Pull out each line of the material below that contains the string "track", copying it unchanged.
-- Begin --
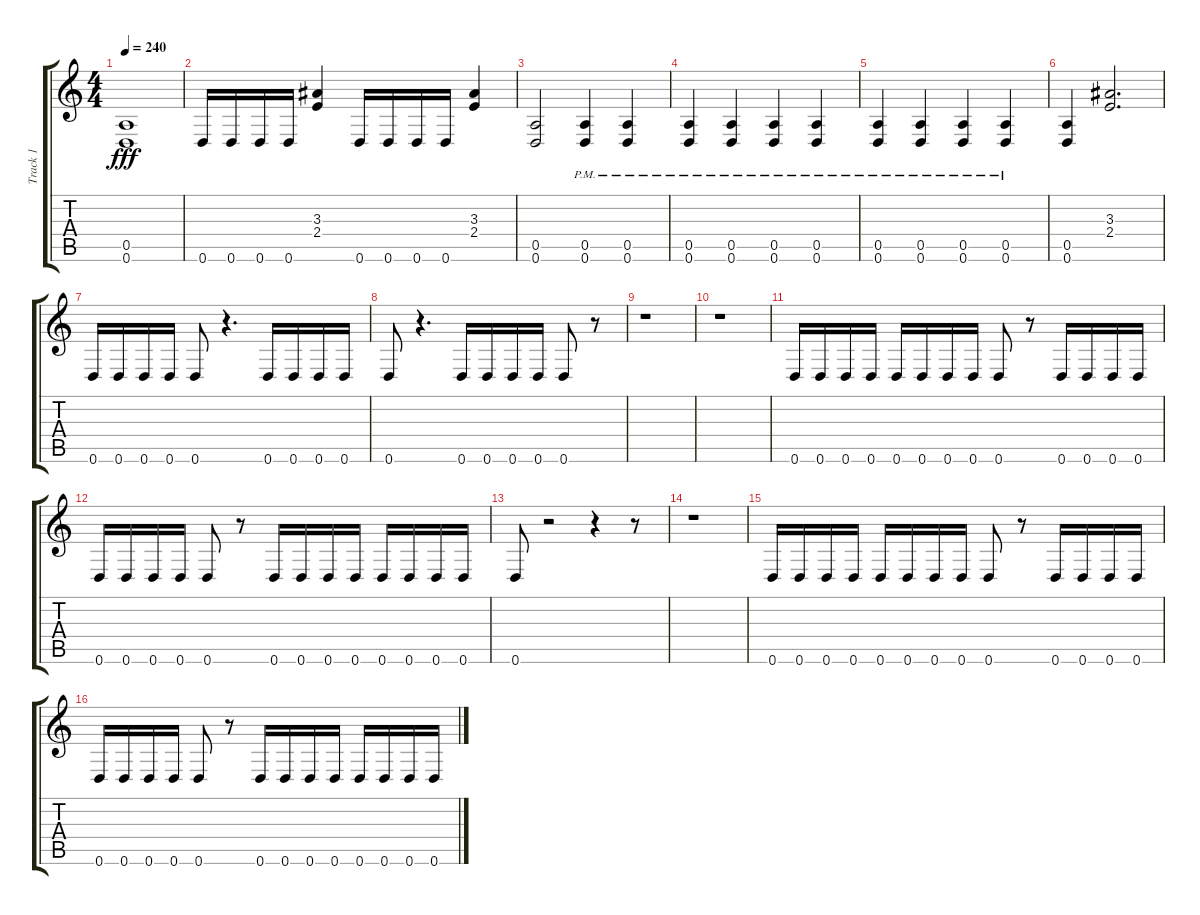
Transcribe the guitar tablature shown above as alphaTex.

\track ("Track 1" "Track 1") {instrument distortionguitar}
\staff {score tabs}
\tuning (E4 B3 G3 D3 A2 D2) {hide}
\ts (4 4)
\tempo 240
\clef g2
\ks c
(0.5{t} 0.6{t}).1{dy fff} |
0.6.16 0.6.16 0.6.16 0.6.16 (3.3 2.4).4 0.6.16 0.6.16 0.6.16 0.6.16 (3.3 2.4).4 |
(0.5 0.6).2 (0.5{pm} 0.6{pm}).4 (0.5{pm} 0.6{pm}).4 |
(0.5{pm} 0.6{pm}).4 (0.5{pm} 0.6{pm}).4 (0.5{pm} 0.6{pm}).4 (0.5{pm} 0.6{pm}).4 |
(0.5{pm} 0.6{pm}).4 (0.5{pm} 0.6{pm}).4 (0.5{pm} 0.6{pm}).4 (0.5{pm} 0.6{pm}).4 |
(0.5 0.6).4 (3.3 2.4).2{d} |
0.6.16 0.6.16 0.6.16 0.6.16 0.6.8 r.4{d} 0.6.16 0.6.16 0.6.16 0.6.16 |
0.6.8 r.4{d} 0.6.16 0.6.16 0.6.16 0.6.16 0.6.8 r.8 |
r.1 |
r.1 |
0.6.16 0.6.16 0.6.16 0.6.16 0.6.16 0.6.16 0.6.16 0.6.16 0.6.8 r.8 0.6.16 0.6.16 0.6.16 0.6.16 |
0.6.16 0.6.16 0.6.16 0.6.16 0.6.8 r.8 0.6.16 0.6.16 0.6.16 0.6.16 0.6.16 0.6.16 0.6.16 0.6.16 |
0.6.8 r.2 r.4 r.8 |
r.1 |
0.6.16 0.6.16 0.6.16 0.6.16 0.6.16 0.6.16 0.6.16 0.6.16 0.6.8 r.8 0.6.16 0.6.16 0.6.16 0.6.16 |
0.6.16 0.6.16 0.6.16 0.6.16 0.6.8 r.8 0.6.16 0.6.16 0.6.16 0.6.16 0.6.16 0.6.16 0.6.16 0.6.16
-- End --
-- Begin --
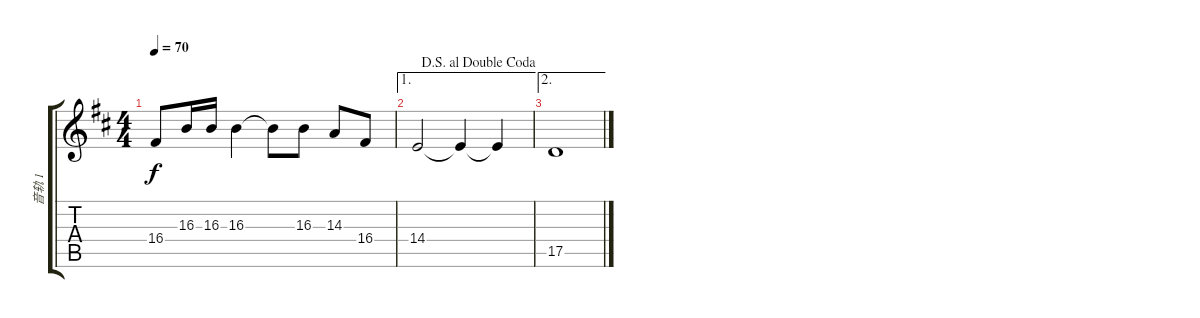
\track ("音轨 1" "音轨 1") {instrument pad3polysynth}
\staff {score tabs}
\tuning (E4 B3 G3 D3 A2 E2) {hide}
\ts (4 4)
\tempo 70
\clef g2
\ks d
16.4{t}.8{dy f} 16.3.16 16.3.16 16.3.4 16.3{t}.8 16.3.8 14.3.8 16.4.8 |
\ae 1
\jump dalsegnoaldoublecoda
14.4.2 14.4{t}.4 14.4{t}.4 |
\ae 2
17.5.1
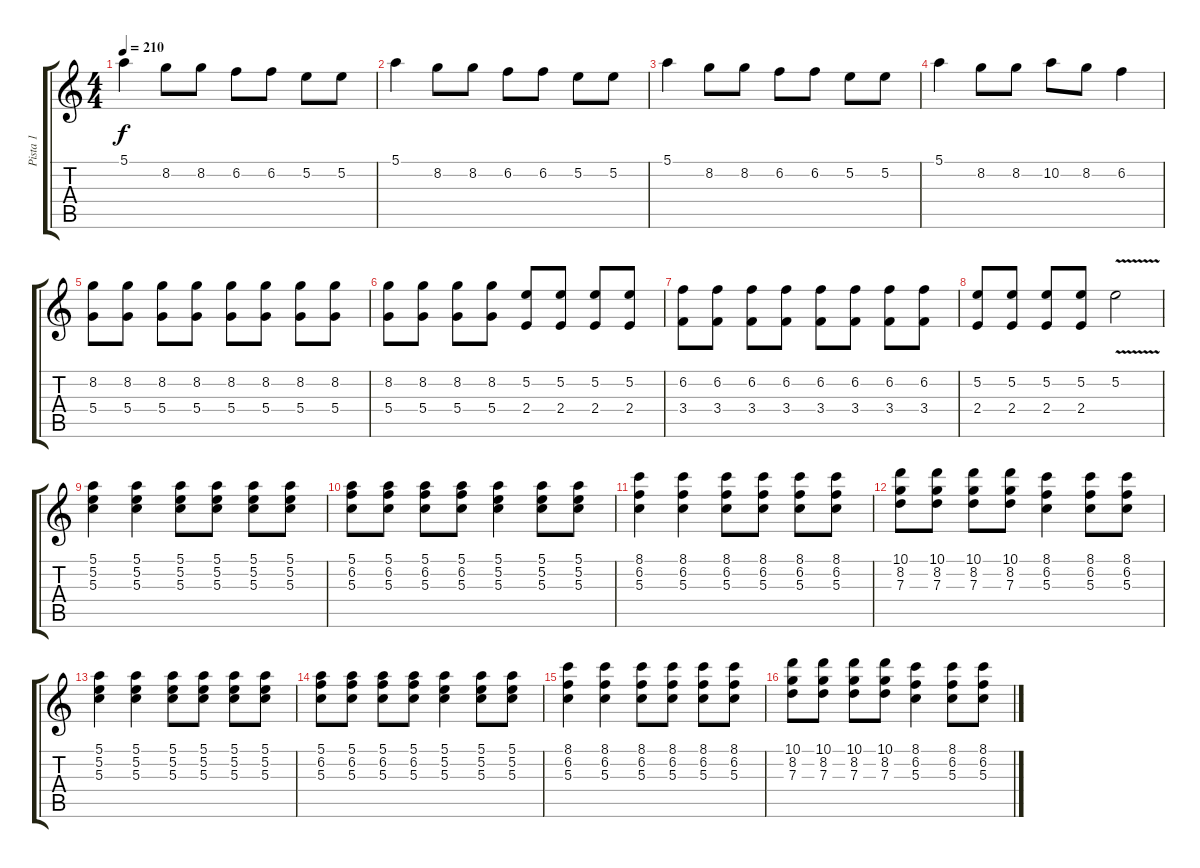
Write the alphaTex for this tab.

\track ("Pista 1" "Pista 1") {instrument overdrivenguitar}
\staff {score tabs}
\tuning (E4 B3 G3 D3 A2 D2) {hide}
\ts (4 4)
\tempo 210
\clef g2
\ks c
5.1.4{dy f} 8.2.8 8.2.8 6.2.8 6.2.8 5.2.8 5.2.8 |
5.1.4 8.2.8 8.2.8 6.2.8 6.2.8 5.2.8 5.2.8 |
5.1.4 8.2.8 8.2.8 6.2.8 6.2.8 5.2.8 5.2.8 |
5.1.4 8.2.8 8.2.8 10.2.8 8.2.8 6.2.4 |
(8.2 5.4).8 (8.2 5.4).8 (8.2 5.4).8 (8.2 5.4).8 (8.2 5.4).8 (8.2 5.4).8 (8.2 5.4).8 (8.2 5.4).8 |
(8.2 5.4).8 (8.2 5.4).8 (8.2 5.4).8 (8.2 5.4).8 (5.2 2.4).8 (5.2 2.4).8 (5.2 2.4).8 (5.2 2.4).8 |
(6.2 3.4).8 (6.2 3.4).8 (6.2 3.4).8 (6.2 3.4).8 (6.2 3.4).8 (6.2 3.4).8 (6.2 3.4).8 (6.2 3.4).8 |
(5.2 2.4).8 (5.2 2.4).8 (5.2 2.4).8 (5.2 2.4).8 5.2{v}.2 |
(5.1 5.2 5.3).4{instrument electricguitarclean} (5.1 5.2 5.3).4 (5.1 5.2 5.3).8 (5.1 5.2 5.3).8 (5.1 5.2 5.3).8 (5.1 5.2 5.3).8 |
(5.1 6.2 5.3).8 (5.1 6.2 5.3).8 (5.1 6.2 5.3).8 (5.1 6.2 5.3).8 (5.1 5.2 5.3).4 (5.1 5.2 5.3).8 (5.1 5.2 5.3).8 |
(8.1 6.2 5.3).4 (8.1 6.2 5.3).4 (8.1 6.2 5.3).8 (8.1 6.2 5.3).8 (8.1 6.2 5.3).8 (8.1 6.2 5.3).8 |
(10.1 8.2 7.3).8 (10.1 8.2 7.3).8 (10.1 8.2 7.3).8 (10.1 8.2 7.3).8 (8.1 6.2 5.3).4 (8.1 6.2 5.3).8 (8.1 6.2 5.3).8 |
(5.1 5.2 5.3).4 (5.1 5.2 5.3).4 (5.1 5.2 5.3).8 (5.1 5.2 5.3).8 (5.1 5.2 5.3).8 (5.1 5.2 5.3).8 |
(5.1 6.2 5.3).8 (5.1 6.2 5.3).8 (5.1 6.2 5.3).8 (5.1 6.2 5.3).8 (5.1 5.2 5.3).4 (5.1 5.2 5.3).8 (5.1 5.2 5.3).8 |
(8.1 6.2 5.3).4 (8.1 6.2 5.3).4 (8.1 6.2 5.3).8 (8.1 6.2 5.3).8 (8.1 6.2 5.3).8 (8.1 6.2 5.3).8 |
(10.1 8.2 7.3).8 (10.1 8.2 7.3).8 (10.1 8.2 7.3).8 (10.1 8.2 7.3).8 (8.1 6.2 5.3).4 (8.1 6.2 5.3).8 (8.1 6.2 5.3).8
-- End --
→ In response
\track ("Track 1" "Track 1") {instrument distortionguitar}
\track ("音轨 1" "音轨 1") {instrument pad3polysynth}
\track ("Pista 1" "Pista 1") {instrument overdrivenguitar}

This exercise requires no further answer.